**ACTION ITEM**
What is asked for is the whole listing, given again word for word.
========================
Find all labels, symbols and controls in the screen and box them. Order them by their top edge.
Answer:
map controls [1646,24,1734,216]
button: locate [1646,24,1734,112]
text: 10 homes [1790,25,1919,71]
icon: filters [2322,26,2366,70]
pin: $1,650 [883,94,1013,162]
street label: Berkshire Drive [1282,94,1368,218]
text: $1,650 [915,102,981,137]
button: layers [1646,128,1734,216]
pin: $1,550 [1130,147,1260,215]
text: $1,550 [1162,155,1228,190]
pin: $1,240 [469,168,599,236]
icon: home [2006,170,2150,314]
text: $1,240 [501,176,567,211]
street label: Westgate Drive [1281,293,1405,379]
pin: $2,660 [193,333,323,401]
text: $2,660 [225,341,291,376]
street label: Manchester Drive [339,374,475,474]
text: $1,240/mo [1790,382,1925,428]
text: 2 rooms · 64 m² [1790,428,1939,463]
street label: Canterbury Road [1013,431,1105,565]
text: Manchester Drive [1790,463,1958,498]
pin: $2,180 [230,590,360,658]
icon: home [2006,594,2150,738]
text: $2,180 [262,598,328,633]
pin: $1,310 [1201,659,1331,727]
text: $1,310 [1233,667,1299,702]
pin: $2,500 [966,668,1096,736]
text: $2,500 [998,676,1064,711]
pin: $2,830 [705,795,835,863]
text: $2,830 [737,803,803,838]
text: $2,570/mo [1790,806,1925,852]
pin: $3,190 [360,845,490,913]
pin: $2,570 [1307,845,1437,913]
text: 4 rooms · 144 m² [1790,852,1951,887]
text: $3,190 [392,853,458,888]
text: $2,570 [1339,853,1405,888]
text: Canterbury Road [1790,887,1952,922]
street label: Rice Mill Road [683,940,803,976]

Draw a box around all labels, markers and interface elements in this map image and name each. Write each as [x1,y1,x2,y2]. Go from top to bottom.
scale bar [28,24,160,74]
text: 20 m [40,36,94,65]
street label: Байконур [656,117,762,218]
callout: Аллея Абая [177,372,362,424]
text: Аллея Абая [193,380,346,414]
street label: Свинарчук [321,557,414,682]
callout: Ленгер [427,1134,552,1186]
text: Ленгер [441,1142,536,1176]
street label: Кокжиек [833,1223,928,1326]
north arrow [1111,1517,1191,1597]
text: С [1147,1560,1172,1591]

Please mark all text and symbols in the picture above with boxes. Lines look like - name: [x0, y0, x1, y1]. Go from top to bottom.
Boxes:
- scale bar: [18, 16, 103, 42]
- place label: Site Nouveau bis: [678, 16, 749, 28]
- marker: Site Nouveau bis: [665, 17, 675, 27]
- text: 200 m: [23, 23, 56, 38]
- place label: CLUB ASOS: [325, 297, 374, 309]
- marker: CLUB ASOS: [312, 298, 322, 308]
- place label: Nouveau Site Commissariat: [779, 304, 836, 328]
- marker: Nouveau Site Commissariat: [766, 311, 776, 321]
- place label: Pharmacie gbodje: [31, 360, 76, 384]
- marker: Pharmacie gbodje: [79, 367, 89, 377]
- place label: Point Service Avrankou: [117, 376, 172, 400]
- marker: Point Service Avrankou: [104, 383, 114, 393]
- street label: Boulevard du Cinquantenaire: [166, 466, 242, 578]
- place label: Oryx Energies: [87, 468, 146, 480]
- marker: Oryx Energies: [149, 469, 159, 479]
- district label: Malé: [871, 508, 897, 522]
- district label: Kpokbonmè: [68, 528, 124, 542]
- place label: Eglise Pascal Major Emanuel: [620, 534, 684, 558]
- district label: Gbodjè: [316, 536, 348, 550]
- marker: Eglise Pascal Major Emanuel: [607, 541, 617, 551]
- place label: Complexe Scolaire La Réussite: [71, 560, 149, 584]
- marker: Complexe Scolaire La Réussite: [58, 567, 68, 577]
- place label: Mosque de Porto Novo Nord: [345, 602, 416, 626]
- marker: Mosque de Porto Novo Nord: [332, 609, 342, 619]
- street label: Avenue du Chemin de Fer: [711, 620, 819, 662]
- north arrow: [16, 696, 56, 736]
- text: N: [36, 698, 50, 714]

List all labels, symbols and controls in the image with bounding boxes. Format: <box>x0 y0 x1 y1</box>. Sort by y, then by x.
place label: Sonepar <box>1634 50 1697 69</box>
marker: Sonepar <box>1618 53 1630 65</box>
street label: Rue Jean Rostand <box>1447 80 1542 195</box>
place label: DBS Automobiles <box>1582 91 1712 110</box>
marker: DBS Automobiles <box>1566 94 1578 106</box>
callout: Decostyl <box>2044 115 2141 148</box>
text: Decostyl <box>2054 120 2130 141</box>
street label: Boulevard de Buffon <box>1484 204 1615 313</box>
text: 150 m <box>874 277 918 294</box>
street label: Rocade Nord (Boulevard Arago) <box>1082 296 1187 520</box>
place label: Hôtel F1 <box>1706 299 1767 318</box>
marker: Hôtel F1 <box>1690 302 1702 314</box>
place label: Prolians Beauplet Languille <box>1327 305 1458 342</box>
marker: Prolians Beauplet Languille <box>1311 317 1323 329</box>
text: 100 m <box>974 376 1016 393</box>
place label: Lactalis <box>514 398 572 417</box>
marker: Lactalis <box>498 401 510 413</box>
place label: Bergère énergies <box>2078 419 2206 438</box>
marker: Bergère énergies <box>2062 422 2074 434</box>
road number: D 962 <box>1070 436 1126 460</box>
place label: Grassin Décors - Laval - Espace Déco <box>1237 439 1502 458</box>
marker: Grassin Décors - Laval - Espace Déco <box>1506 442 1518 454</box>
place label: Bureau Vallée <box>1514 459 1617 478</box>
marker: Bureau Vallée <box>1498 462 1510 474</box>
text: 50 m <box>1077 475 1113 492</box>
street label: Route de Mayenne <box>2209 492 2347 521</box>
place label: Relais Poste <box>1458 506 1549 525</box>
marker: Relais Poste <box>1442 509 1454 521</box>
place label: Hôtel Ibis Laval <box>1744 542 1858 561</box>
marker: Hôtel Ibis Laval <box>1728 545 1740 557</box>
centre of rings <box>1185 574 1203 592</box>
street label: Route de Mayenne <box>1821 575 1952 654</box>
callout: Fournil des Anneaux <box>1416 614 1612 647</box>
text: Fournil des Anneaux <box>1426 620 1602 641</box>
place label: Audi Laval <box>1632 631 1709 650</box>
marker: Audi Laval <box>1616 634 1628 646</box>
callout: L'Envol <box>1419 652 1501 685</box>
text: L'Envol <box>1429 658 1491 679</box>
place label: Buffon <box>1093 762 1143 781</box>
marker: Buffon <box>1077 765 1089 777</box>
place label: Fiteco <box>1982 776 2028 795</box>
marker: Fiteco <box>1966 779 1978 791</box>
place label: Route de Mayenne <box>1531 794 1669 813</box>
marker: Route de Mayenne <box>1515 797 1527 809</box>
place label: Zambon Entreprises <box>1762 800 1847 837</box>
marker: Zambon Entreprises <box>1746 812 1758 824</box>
========================
**ANSWER BOX**
Find all labels, symbols and controls in the screen and box them. Order them by their top edge.
Answer:
map controls [1646,24,1734,216]
button: locate [1646,24,1734,112]
text: 10 homes [1790,25,1919,71]
icon: filters [2322,26,2366,70]
pin: $1,650 [883,94,1013,162]
street label: Berkshire Drive [1282,94,1368,218]
text: $1,650 [915,102,981,137]
button: layers [1646,128,1734,216]
pin: $1,550 [1130,147,1260,215]
text: $1,550 [1162,155,1228,190]
pin: $1,240 [469,168,599,236]
icon: home [2006,170,2150,314]
text: $1,240 [501,176,567,211]
street label: Westgate Drive [1281,293,1405,379]
pin: $2,660 [193,333,323,401]
text: $2,660 [225,341,291,376]
street label: Manchester Drive [339,374,475,474]
text: $1,240/mo [1790,382,1925,428]
text: 2 rooms · 64 m² [1790,428,1939,463]
street label: Canterbury Road [1013,431,1105,565]
text: Manchester Drive [1790,463,1958,498]
pin: $2,180 [230,590,360,658]
icon: home [2006,594,2150,738]
text: $2,180 [262,598,328,633]
pin: $1,310 [1201,659,1331,727]
text: $1,310 [1233,667,1299,702]
pin: $2,500 [966,668,1096,736]
text: $2,500 [998,676,1064,711]
pin: $2,830 [705,795,835,863]
text: $2,830 [737,803,803,838]
text: $2,570/mo [1790,806,1925,852]
pin: $3,190 [360,845,490,913]
pin: $2,570 [1307,845,1437,913]
text: 4 rooms · 144 m² [1790,852,1951,887]
text: $3,190 [392,853,458,888]
text: $2,570 [1339,853,1405,888]
text: Canterbury Road [1790,887,1952,922]
street label: Rice Mill Road [683,940,803,976]

Draw a box around all labels, markers and interface elements in this map image and name each. Write each as [x1,y1,x2,y2]. Go from top to bottom.
scale bar [28,24,160,74]
text: 20 m [40,36,94,65]
street label: Байконур [656,117,762,218]
callout: Аллея Абая [177,372,362,424]
text: Аллея Абая [193,380,346,414]
street label: Свинарчук [321,557,414,682]
callout: Ленгер [427,1134,552,1186]
text: Ленгер [441,1142,536,1176]
street label: Кокжиек [833,1223,928,1326]
north arrow [1111,1517,1191,1597]
text: С [1147,1560,1172,1591]

Please mark all text and symbols in the picture above with boxes. Lines look like - name: [x0, y0, x1, y1]. Go from top to bottom.
Boxes:
- scale bar: [18, 16, 103, 42]
- place label: Site Nouveau bis: [678, 16, 749, 28]
- marker: Site Nouveau bis: [665, 17, 675, 27]
- text: 200 m: [23, 23, 56, 38]
- place label: CLUB ASOS: [325, 297, 374, 309]
- marker: CLUB ASOS: [312, 298, 322, 308]
- place label: Nouveau Site Commissariat: [779, 304, 836, 328]
- marker: Nouveau Site Commissariat: [766, 311, 776, 321]
- place label: Pharmacie gbodje: [31, 360, 76, 384]
- marker: Pharmacie gbodje: [79, 367, 89, 377]
- place label: Point Service Avrankou: [117, 376, 172, 400]
- marker: Point Service Avrankou: [104, 383, 114, 393]
- street label: Boulevard du Cinquantenaire: [166, 466, 242, 578]
- place label: Oryx Energies: [87, 468, 146, 480]
- marker: Oryx Energies: [149, 469, 159, 479]
- district label: Malé: [871, 508, 897, 522]
- district label: Kpokbonmè: [68, 528, 124, 542]
- place label: Eglise Pascal Major Emanuel: [620, 534, 684, 558]
- district label: Gbodjè: [316, 536, 348, 550]
- marker: Eglise Pascal Major Emanuel: [607, 541, 617, 551]
- place label: Complexe Scolaire La Réussite: [71, 560, 149, 584]
- marker: Complexe Scolaire La Réussite: [58, 567, 68, 577]
- place label: Mosque de Porto Novo Nord: [345, 602, 416, 626]
- marker: Mosque de Porto Novo Nord: [332, 609, 342, 619]
- street label: Avenue du Chemin de Fer: [711, 620, 819, 662]
- north arrow: [16, 696, 56, 736]
- text: N: [36, 698, 50, 714]

List all labels, symbols and controls in the image with bounding boxes. Format: <box>x0 y0 x1 y1</box>. Sort by y, then by x.
place label: Sonepar <box>1634 50 1697 69</box>
marker: Sonepar <box>1618 53 1630 65</box>
street label: Rue Jean Rostand <box>1447 80 1542 195</box>
place label: DBS Automobiles <box>1582 91 1712 110</box>
marker: DBS Automobiles <box>1566 94 1578 106</box>
callout: Decostyl <box>2044 115 2141 148</box>
text: Decostyl <box>2054 120 2130 141</box>
street label: Boulevard de Buffon <box>1484 204 1615 313</box>
text: 150 m <box>874 277 918 294</box>
street label: Rocade Nord (Boulevard Arago) <box>1082 296 1187 520</box>
place label: Hôtel F1 <box>1706 299 1767 318</box>
marker: Hôtel F1 <box>1690 302 1702 314</box>
place label: Prolians Beauplet Languille <box>1327 305 1458 342</box>
marker: Prolians Beauplet Languille <box>1311 317 1323 329</box>
text: 100 m <box>974 376 1016 393</box>
place label: Lactalis <box>514 398 572 417</box>
marker: Lactalis <box>498 401 510 413</box>
place label: Bergère énergies <box>2078 419 2206 438</box>
marker: Bergère énergies <box>2062 422 2074 434</box>
road number: D 962 <box>1070 436 1126 460</box>
place label: Grassin Décors - Laval - Espace Déco <box>1237 439 1502 458</box>
marker: Grassin Décors - Laval - Espace Déco <box>1506 442 1518 454</box>
place label: Bureau Vallée <box>1514 459 1617 478</box>
marker: Bureau Vallée <box>1498 462 1510 474</box>
text: 50 m <box>1077 475 1113 492</box>
street label: Route de Mayenne <box>2209 492 2347 521</box>
place label: Relais Poste <box>1458 506 1549 525</box>
marker: Relais Poste <box>1442 509 1454 521</box>
place label: Hôtel Ibis Laval <box>1744 542 1858 561</box>
marker: Hôtel Ibis Laval <box>1728 545 1740 557</box>
centre of rings <box>1185 574 1203 592</box>
street label: Route de Mayenne <box>1821 575 1952 654</box>
callout: Fournil des Anneaux <box>1416 614 1612 647</box>
text: Fournil des Anneaux <box>1426 620 1602 641</box>
place label: Audi Laval <box>1632 631 1709 650</box>
marker: Audi Laval <box>1616 634 1628 646</box>
callout: L'Envol <box>1419 652 1501 685</box>
text: L'Envol <box>1429 658 1491 679</box>
place label: Buffon <box>1093 762 1143 781</box>
marker: Buffon <box>1077 765 1089 777</box>
place label: Fiteco <box>1982 776 2028 795</box>
marker: Fiteco <box>1966 779 1978 791</box>
place label: Route de Mayenne <box>1531 794 1669 813</box>
marker: Route de Mayenne <box>1515 797 1527 809</box>
place label: Zambon Entreprises <box>1762 800 1847 837</box>
marker: Zambon Entreprises <box>1746 812 1758 824</box>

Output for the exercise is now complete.